Now we’re back into the normal flow of things, I’ve been giving more talks about Brexit, and writing pieces for other sites. As I decried in my previous posts here (and here), a major challenge for pursuing Brexit is that there is no clarity on either side about what the objective might be.
That in turn makes it almost impossible to know how to get to a conclusion of any kind, let alone one that meets the needs of the various negotiating parties.
At the same time, I find myself increasingly bored with having to say that there’s no real plan on the table and that nobody is trying: it’s easy to take an ‘academic’ perspective and point out problems without offering any solutions. In that spirit, I’m going to offer a solution to you, right now.
In essence, what is proposed is a mechanism that could lead to a new UK-EU relationship. Recall that Article 50 only deals with immediate arrangements for a member state’s exit, running alongside another negotiation for the future. Practically speaking, the points below represent the second half of that Article 50 agreed text.
The first half would deal with the immediate practicalities of leaving – employment of UK nations in the institutions, re-location of agencies, etc – Andrew Duff and David Allen Green are good on these elements (here and here). Think of this as the partner moving out of the family home and the immediate changes that happen (‘I’m taking my toothbrush and a suitcase of clothes’): what follows is more like the divorce procedings proper.
The proposal is predicated three core assumptions. Firstly, that the UK must leave the EU, as per the referendum result. Secondly, that the EU27 are willing to tolerate some ambiguity and flux, if it maintains a working relationship with the UK. Thirdly, that since the UK is a member state now, it is easier to work from that starting point than one of no relationship at all.

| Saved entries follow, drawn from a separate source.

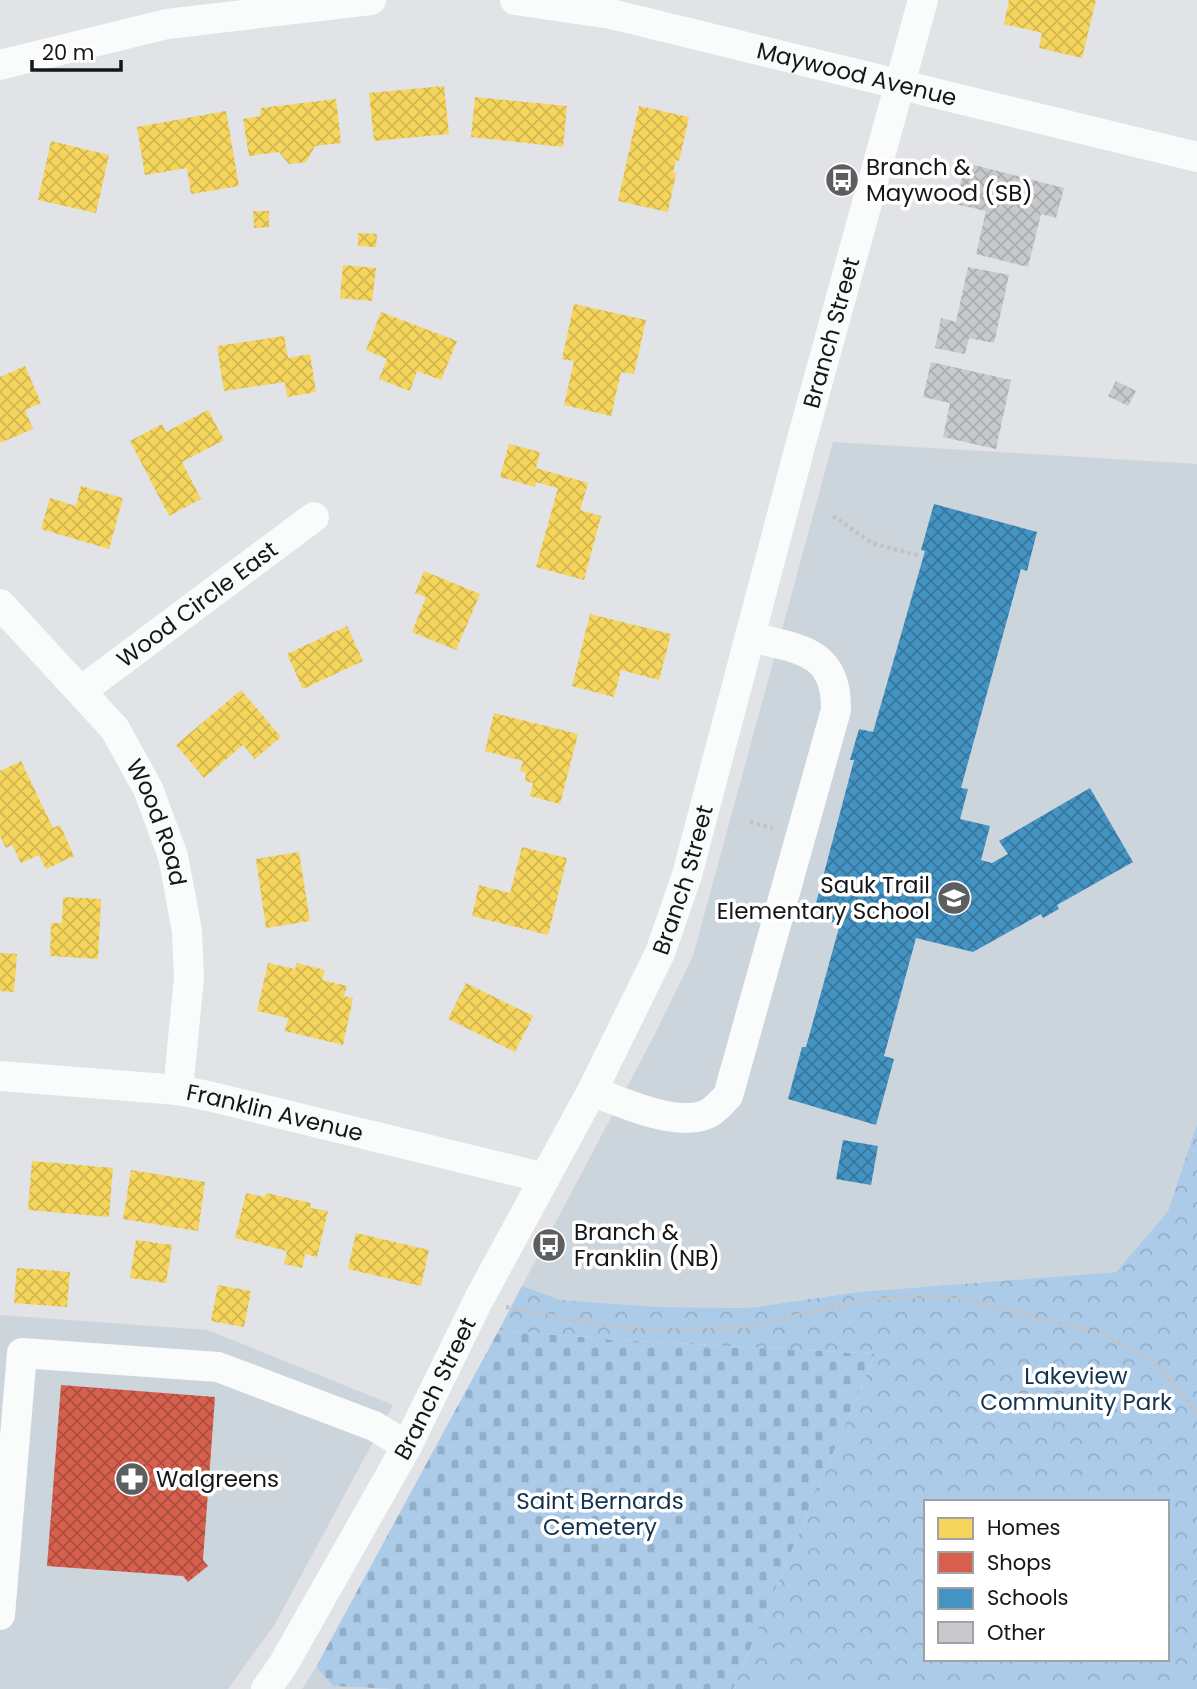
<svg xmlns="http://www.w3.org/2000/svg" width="1197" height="1689" font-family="Poppins,sans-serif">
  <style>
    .built { fill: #cdd5dc }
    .cemetery { fill: url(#cemetery-stones) }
    .park { fill: url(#park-crowns); fill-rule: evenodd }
    .homes { fill: url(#homes-cross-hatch) }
    .shops { fill: url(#shops-cross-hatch) }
    .schools { fill: url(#schools-cross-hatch) }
    .building { fill: url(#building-cross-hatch) }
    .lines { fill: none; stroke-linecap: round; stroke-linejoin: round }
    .path { stroke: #c3c3c5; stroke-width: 4.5; stroke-dasharray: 3.5 3.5; stroke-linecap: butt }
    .minor { stroke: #fafbfb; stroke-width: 30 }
    .labels { text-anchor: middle; stroke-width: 7; stroke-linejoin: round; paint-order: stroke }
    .street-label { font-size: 23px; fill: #141618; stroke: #fff }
    .poi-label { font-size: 23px; fill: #141618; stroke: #fff; text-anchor: start }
    .park-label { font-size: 23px; fill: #13334f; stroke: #fff }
  </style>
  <defs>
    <pattern id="cemetery-stones" width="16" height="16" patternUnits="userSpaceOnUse" patternTransform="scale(1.75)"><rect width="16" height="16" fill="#accbe9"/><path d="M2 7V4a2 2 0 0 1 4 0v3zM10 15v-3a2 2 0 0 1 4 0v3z" fill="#93aec7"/></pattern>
    <pattern id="park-crowns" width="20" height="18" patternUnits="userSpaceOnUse" patternTransform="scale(1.75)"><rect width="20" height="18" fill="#accbe9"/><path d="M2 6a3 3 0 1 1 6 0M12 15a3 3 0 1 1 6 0" fill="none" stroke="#93aec7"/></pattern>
    <pattern id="homes-cross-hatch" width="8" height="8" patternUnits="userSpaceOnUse" patternTransform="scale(1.75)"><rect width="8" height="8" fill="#f6d55c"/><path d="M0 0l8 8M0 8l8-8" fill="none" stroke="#d2b64f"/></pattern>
    <pattern id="shops-cross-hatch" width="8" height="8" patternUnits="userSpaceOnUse" patternTransform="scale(1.75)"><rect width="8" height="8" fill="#d6604d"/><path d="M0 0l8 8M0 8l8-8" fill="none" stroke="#ac4e3f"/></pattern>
    <pattern id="schools-cross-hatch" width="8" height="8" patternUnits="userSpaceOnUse" patternTransform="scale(1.75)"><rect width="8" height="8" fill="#4393c3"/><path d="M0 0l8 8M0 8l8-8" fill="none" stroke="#37779d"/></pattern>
    <pattern id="building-cross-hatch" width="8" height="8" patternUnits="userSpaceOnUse" patternTransform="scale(1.75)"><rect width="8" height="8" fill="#c8c9cc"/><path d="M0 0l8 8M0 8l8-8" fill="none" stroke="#abacae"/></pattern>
  </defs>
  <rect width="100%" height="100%" fill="#e1e3e6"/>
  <path class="built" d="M833,442l364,22v660l-29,87 -52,61 -258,20 -110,16 -87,-1 -100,-7 -39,-14 133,-252 38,-78z
    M0,1315l208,15 185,75 -118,219 -47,65h-228z
    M316,1667l17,19 59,3h-90z"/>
  <path class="cemetery" d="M499,1330l118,10 258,14 -142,335h-341l-59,-3 -17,-19z"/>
  <path class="park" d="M1197,1124v565h-464l142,-335 -258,-14 -118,-10 23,-44 39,14 100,7 87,1 110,-16 258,-20 52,-61zM926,1502h241v157h-241z"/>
  <path class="homes" d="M1009,0h87l-14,58 -43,-10 3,-15 -38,-9z
    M444,86l5,48 -75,7 -5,-48z
    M475,97l92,9 -4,41 -92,-10z
    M336,99l5,44 -26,3 -9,16 -17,2 -10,-12 -30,4 -6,-37 17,-3 1,-8z
    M639,106l50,11 -10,44 -3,-1 -3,12 3,1 -8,39 -50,-11z
    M226,111l13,75 -48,8 -4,-26 -42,7 -8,-48z
    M51,141l58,14 -13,58 -58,-13z
    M253,211h16v16l-15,1z
    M358,233l19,1 -1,13 -18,-1z
    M343,265l33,3 -4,33 -32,-3z
    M574,304l72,16 -12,54 -13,-2 -10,44 -47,-11 10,-44 -12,-2z
    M381,312l76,29 -16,39 -24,-9 -7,20 -31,-12 8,-20 -21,-9z
    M284,336l4,22 22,-4 6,38 -29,5 -2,-15 -61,9 -7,-45z
    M25,366l16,37 -16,7 8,19 -33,14v-66z
    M208,410l16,30 -42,22 19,37 -32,17 -39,-75 32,-17 4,8z
    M509,444l31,8 -4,16 52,15 -8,27 21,6 -17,64 -48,-13 22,-79 -22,-6 -1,5 -35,-10z
    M81,486l42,12 -14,51 -68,-20 9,-31 26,8z
    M424,571l56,23 -24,56 -44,-18 14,-35 -11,-4z
    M590,614l81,20 -12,46 -38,-10 -7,27 -42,-11z
    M347,626l16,35 -60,28 -16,-35z
    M241,690l40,47 -26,22 -12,-14 -39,33 -28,-33z
    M494,713l84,21 -18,70 -30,-8 3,-13 -8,-2 1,-8 -6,-2 3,-10 -38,-10z
    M21,761l32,67 7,-3 14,31 -28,13 -7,-14 -18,8 -9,-18 -6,3 -6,-12v-65z
    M522,847l45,11 -19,77 -76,-19 7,-31 31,8z
    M299,852l11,69 -44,7 -10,-69z
    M63,897l38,2 -3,60 -48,-3 1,-33h11z
    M0,953l17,1 -3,38 -14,-1z
    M268,963l27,6 2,-6 28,7 -3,10 25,6 -3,10 9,2 -10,47 -58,-14 3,-13 -31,-7z
    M466,983l67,33 -18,36 -67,-33z
    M32,1161l81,7 -4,49 -81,-7z
    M131,1170l74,12 -7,49 -75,-12z
    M246,1193l19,4 1,-4 45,10 -1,5 18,3 -11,46 -12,-3 -3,14 -18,-4 3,-13 -52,-13z
    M356,1233l73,17 -8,36 -73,-17z
    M136,1240l36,5 -6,38 -36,-5z
    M17,1268l53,4 -3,35 -53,-4z
    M218,1285l33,6 -7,36 -33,-6z"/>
  <path class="shops" d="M61,1385l154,12 -12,163 5,6 -20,16 -5,-6 -136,-10z"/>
  <path class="schools" d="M934,504l103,28 -10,39 -6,-2 -60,219 7,1 -8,30 30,7 -9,34 11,3 16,-9 -9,-13 91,-53 43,74 -76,43 2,4 -16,9 -2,-4 -68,38 -57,-14 -32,118 10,3 -18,66 -88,-26 14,-52h4l34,-123 -18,-4 -7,-13 39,-147h-4l9,-31 14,3 52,-181 -4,-1z
    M843,1140l35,6 -7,39 -35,-6z"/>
  <path class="building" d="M966,163l98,25 -8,30 -15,-4 -13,53 -52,-13 10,-43 -31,-7z
    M968,267l41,8 -15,68 -25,-5 -4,16 -30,-6 6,-30 15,4z
    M931,362l80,18 -15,69 -53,-12 7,-34 -27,-6z
    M1116,381l20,10 -8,15 -20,-10z"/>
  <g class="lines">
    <path class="path" d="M833,516l39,27 48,13
      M750,822l23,6
      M506,1307l79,15 56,7h54l52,-2 118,-27 60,-4 40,3 139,35 52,31 41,47"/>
    <g class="minor">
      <path id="s1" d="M515,0l96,14 586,143"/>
      <path d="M0,65l167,-41 204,-24"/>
      <path id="s2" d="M0,604l115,125 33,60 25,67 14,75 2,47 -11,112"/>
      <path id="s3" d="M81,691l233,-174"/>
      <path id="s4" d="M0,1076l178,14 30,6 337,82"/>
      <path d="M592,1091c29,11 85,37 115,23 8,-3 15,-13 21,-18l108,-386c1,-60 -37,-61 -86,-73"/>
      <path d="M0,1615l22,-262 196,14 156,59 33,20"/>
      <path id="s5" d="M266,1689l17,-24 124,-219 72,-147 113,-208 68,-138 27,-78 115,-436 121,-439"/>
    </g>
  </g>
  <defs>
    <g id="bus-disc" transform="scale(1.75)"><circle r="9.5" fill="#5c5e60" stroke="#fff"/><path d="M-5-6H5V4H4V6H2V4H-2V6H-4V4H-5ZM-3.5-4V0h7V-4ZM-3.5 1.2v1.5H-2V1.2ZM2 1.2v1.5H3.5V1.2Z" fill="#fff"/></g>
    <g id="school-disc" transform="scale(1.75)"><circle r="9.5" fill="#5c5e60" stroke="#fff"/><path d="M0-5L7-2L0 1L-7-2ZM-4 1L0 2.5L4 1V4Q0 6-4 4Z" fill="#fff"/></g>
    <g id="pharmacy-disc" transform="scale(1.75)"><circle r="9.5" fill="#5c5e60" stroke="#fff"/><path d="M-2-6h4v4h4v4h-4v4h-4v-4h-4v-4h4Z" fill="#fff"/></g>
  </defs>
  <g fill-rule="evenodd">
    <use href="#bus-disc" x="842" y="180"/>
    <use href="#school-disc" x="954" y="898"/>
    <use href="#bus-disc" x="549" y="1245"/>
    <use href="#pharmacy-disc" x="132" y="1479"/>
  </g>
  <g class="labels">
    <g class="street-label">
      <text dy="8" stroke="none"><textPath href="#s1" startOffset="350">Maywood Avenue</textPath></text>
      <text dy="8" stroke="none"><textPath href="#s5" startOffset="1479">Branch Street</textPath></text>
      <text dy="8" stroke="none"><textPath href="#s3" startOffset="145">Wood Circle East</textPath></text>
      <text dy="8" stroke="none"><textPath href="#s2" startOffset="273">Wood Road</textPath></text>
      <text dy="8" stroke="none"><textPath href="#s5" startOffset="912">Branch Street</textPath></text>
      <text dy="8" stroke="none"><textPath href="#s4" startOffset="278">Franklin Avenue</textPath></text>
      <text dy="8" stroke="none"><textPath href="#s5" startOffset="345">Branch Street</textPath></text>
    </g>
    <g class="poi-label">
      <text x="866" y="175">Branch &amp;<tspan x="866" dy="26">Maywood (SB)</tspan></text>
      <text x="930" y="893" text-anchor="end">Sauk Trail<tspan x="930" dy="26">Elementary School</tspan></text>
      <text x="574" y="1240">Branch &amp;<tspan x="574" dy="26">Franklin (NB)</tspan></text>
      <text x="156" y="1487">Walgreens</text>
    </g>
    <g class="park-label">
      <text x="1076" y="1384">Lakeview<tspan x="1076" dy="26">Community Park</tspan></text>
      <text x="600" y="1509">Saint Bernards<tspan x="600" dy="26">Cemetery</tspan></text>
    </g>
  </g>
  <rect x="924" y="1500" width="245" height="161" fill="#ffffff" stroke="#a1a2a3" stroke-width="2"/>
  <rect x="938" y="1518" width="35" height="21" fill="#f6d55c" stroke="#a1a2a3" stroke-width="2"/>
  <text x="987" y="1535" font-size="21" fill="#141618">Homes</text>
  <rect x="938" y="1552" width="35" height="21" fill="#d6604d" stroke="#a1a2a3" stroke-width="2"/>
  <text x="987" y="1570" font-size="21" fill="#141618">Shops</text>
  <rect x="938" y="1588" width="35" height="21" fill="#4393c3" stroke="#a1a2a3" stroke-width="2"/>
  <text x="987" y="1605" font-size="21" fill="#141618">Schools</text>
  <rect x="938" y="1622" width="35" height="21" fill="#c8c9cc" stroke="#a1a2a3" stroke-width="2"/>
  <text x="987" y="1640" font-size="21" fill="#141618">Other</text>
  <path d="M32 60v10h89v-10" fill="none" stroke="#141618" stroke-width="3.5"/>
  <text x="42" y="60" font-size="21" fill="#141618" stroke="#ffffff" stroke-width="5" paint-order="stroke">20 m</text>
</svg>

I accept now that all three assumptions can be (and are) challenged, but in the absence of a solid and agreed alternative agenda, there is still a good chance that this approach might be acceptable.
In particular, the model doesn’t make any assumption about what the final relationship will look like. Rather than just tell you what my ‘red lines’ are – which is of little interest to anyone but me – it is aimed at encouraging a rolling debate in the UK (and the EU27) about where issues specifically lie and ways in which to address them.
Enough set-up, now for the detail. The text would cover the following core elements (comments in italics):
- Agreement would close Article 50: UK would cease to be an EU member state upon its entry into force (which would need unanimity, given the following content);
- UK would commit to continued respect of all current EU acquis, plus all further such, subject to revision as below. This address the issue of transitional states between the UK and EU;
- EU would commit to respecting UK’s transitional status when agreeing new decisions, with institutionalised dispute resolution mechanism (including sanctions). It would also grandfather UK’s participation into existing third-party agreements until revised terms could be agreed by UK. This addresses UK-third party relations in transition;
- Creation of a standing EU-UK committee at ministerial level until conclusion of final agreement;
- The UK will notify EU of intention to dis-apply areas of acquis. EU will provide binding and reasoned opinion on any knock-on effects within 3 month timeframe. UK would then confirm dis-application, at which point would come into effect, with detailed annex appended to this agreement. Reversal is also allowed, with Commission confirmation of compliance with then-current acquis. Budgetary adjustments would also be made, drawing on existing principles for allocation of income and expenditure. This is the main mechanism, with the EU being able to minimise challenges to the integrity of the four freedoms, while the UK is able identify specific de-applications of EU law/acquis. The reversal option is there to recognise that this will be a fluid arrangement that might need to adapt to changing circumstances;
- Requirement that UK leaves no longer than 6 months between notifications, otherwise EU will assume fixed UK position and will treat then-status quo as the legal text for the new relationship. UK can also notify EU that it has now reached final position, with same consequence. This aims at both ensuring a high level of interaction between the parties and avoidance of kicking matters into the long grass; it also short-circuits ratification issues long the line;
- Subsequent amendment of agreement would require amendment under agreed mechanism, but one that is more ponderous than the rolling mechanism outlined above. Again, in the spirit of a need for dynamic adaptation, this is simply the conventional amendment mechanism found in all third-party agreements;
- Optionally, agreement that should UK wish to re-join EU, an abbreviated re-accession procedure could be followed, with broad principle of a priori compliance with acquis (except in excepted areas), but continued Article 49 requirement to accept full requirements of membership (i.e. no a priori renewal of current British exemptions). The particular status of the UK as an ex-member state does matter, as for the foreseeable future it will continue to apply very substantial amounts of the acquis: however, this clause would sit within the current treaty provisions and would be a marker of intended on-going close relations.
Some final comments
This is a sketch of an idea, but one that I want to come back to. I appreciate that many readers will have problems with it, and I’d like to read those. Recall however that the intention is to establish a framework, not a particular objective. For this to work, it needs a British government that is sufficiently engaged with the matter both to support public debate within the UK and to discuss matters with the EU27. It also needs an EU27 that feel that UK will be a reliable negotiating partner: if not, then it is unlikely to support this kind of approach.